--- begin Text block ---
I wouldn't have thought Milo would fade given what a gorgeous deep colour of red he is? 

Yes , you should definitely have a look for some tools at Crufts 
Have a look online at prices first just incase they bump them up there. 
Groomers online seems to be a good site. 

I only do Molly's head and face at the moment ... Haven't been brave enough to use clippers yet. I'm happy though as long as they clip it with the longest blade, keeping the legs chunky and I will do the rest. I always think its the face that can potentially be a disaster...elsewhere is pretty straightforward clipping at whichever length you prefer and they're way more experienced than me so should theoretically do a better job.  

xxx


----------



## Kt77 (Sep 20, 2012)

Wow curly pooch! How gorgeous!


----------



## Cat 53 (Aug 26, 2012)

He's just a gorgeous cuddly teddy bear.....just love him.


----------



## JoJo (Mar 2, 2011)

Fiver said:


> View attachment 4752
> 
> 
> View attachment 4753
> ...


Oh Val, Milo is soooo much curlier than I thought, lovely curly coat .... he is gorgeous.


----------



## Fiver (Nov 26, 2011)
--- end Text block ---
--- begin Provided records ---
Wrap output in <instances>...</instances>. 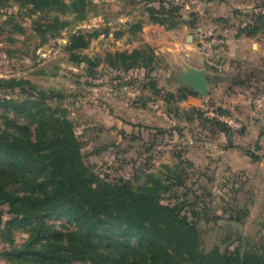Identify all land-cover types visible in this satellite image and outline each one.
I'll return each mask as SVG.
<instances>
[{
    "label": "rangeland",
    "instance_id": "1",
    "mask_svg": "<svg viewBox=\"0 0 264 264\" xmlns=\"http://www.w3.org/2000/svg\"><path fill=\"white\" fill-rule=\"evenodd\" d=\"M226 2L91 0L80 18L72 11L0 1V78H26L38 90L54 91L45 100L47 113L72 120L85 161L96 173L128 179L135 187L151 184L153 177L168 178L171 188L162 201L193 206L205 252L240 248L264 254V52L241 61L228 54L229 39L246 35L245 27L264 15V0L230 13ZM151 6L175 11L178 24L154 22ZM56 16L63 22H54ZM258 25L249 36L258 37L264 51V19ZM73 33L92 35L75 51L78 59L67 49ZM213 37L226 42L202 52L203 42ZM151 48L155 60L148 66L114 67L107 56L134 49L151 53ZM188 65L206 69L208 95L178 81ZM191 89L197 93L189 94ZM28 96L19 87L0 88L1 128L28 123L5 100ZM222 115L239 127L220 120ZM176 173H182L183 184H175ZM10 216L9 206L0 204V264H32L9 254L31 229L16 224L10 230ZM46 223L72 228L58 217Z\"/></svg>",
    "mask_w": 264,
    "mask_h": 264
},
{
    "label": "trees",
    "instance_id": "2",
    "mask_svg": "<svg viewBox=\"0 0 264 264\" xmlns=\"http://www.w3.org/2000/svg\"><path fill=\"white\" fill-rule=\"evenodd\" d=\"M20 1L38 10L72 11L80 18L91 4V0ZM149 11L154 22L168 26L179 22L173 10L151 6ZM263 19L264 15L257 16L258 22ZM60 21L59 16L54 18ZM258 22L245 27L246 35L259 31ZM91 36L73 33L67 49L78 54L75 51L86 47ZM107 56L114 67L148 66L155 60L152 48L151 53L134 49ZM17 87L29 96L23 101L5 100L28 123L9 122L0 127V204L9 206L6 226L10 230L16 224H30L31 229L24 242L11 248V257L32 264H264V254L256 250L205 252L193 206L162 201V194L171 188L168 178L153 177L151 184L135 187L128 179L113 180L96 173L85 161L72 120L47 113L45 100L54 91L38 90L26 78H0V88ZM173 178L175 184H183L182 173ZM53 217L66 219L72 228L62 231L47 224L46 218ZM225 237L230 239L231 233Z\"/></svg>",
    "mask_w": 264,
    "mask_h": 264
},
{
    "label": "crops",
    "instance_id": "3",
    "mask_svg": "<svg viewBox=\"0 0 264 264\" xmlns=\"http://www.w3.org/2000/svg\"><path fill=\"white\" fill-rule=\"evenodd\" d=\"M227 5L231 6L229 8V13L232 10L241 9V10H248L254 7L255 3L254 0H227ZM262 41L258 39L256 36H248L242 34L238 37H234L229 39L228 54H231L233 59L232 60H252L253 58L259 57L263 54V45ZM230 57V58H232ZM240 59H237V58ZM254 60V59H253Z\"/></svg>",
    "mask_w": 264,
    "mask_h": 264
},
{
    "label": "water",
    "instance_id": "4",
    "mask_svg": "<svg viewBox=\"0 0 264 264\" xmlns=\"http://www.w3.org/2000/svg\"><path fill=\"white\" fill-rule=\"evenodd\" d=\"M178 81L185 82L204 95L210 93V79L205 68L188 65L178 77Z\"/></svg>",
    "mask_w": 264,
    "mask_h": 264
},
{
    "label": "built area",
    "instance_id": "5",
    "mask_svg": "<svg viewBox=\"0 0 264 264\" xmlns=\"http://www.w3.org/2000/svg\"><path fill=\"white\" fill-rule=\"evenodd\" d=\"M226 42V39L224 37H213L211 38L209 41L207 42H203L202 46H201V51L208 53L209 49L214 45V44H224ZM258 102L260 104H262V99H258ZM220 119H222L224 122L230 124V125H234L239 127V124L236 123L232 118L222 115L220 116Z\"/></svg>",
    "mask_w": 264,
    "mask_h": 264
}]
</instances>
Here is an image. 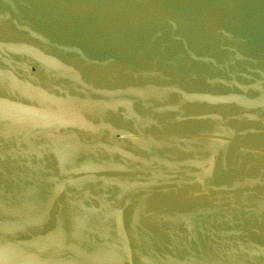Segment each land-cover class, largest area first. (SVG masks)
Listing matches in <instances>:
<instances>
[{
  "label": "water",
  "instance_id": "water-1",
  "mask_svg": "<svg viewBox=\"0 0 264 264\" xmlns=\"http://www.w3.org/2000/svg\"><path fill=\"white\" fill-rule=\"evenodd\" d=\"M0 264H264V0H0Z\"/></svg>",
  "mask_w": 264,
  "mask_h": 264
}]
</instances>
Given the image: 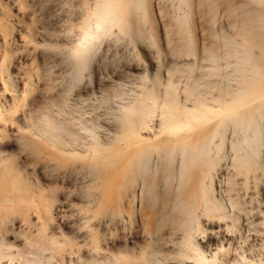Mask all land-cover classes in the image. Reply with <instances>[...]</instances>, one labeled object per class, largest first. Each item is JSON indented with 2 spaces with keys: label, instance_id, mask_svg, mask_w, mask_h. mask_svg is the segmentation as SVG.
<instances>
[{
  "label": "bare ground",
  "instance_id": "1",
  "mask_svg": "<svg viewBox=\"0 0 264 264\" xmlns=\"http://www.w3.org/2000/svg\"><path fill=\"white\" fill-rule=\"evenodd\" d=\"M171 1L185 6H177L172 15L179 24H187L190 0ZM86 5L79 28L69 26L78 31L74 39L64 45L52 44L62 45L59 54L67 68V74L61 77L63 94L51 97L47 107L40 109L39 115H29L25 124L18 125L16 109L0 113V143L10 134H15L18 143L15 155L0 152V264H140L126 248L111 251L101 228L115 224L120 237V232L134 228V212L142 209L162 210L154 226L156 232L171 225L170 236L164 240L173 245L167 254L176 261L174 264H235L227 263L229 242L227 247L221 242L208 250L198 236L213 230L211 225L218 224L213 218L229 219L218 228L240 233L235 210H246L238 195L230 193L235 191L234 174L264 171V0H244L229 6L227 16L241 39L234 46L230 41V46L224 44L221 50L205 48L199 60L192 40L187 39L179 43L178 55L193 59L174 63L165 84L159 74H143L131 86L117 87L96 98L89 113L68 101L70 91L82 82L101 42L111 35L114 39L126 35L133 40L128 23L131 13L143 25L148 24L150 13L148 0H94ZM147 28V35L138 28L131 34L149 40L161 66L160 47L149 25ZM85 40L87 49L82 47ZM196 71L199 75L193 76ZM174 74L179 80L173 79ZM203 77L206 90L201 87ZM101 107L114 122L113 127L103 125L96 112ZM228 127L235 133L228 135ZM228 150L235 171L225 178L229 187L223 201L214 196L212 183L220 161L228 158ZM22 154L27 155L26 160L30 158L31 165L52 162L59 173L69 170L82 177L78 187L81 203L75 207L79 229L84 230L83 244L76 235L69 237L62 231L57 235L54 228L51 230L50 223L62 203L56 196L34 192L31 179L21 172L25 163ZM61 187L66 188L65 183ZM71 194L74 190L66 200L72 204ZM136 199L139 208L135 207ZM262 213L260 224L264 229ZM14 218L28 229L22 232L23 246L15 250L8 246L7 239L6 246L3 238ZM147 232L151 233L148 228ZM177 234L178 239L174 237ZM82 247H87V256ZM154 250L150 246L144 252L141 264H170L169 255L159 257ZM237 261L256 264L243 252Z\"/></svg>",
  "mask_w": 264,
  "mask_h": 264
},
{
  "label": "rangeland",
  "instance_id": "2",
--- end Provided records ---
• **Goals**:
1. In the grooming thread, why is the writer content to have the groomers clip Molly everywhere except the head and face?
2. Reproduce the stretch of the grooming thread from "Groomers online seems" through "pooch! How gorgeous!".

• **Responses per task**:
1. The writer sees the face as the part that could end in disaster, while clipping elsewhere is straightforward at whatever length is preferred. The groomers are also far more experienced, so they should in theory do a better job.

2.
Groomers online seems to be a good site. 

I only do Molly's head and face at the moment ... Haven't been brave enough to use clippers yet. I'm happy though as long as they clip it with the longest blade, keeping the legs chunky and I will do the rest. I always think its the face that can potentially be a disaster...elsewhere is pretty straightforward clipping at whichever length you prefer and they're way more experienced than me so should theoretically do a better job.  

xxx


----------



## Kt77 (Sep 20, 2012)

Wow curly pooch! How gorgeous!